Records from a data source
Segment Open

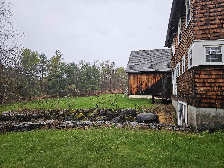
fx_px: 149
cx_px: 112
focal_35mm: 23
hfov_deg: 73.9
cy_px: 84
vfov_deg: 58.9
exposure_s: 1/180
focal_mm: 5.4
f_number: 1.8
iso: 40
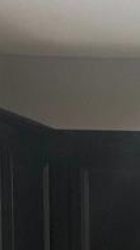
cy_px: 495
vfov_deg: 9.4
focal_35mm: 214
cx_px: 644
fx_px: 1417
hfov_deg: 4.9
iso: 160
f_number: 1.6
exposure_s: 1/60
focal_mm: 5.1
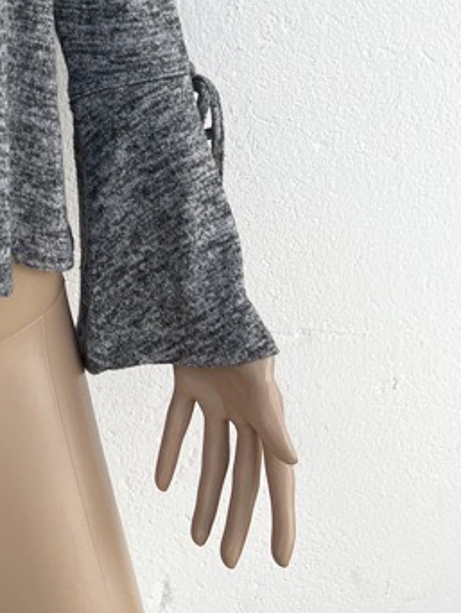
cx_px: -208
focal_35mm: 76
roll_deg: +1.8
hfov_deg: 17.6
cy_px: -152
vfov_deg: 23.2
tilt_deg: -10.1
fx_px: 1348
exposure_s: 1/261
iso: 40
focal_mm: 5.1
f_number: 1.6
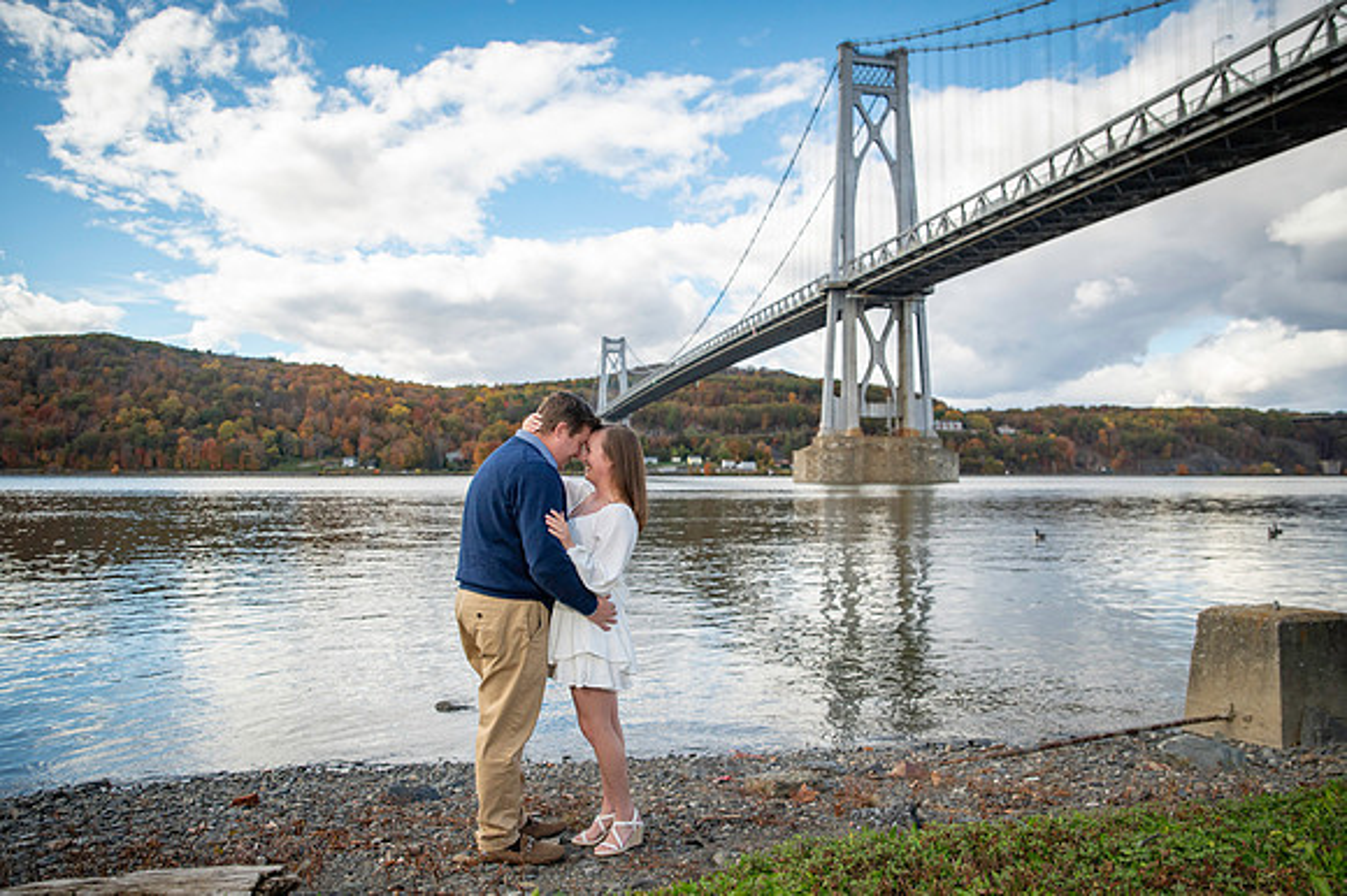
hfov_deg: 71.7
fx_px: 933
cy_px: 448
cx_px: 674
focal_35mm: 25
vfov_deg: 51.3
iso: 1250
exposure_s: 1/8000
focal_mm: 24
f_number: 3.2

Segment Closed

- _What the exercise asks_
Transcribe the lines that run from the line bearing "focal_mm: 5.4" through the last line of the data. Keep the wording exact and leave out every picture.

- _Answer box_
focal_mm: 5.4
f_number: 1.8
iso: 40
cy_px: 495
vfov_deg: 9.4
focal_35mm: 214
cx_px: 644
fx_px: 1417
hfov_deg: 4.9
iso: 160
f_number: 1.6
exposure_s: 1/60
focal_mm: 5.1
cx_px: -208
focal_35mm: 76
roll_deg: +1.8
hfov_deg: 17.6
cy_px: -152
vfov_deg: 23.2
tilt_deg: -10.1
fx_px: 1348
exposure_s: 1/261
iso: 40
focal_mm: 5.1
f_number: 1.6
hfov_deg: 71.7
fx_px: 933
cy_px: 448
cx_px: 674
focal_35mm: 25
vfov_deg: 51.3
iso: 1250
exposure_s: 1/8000
focal_mm: 24
f_number: 3.2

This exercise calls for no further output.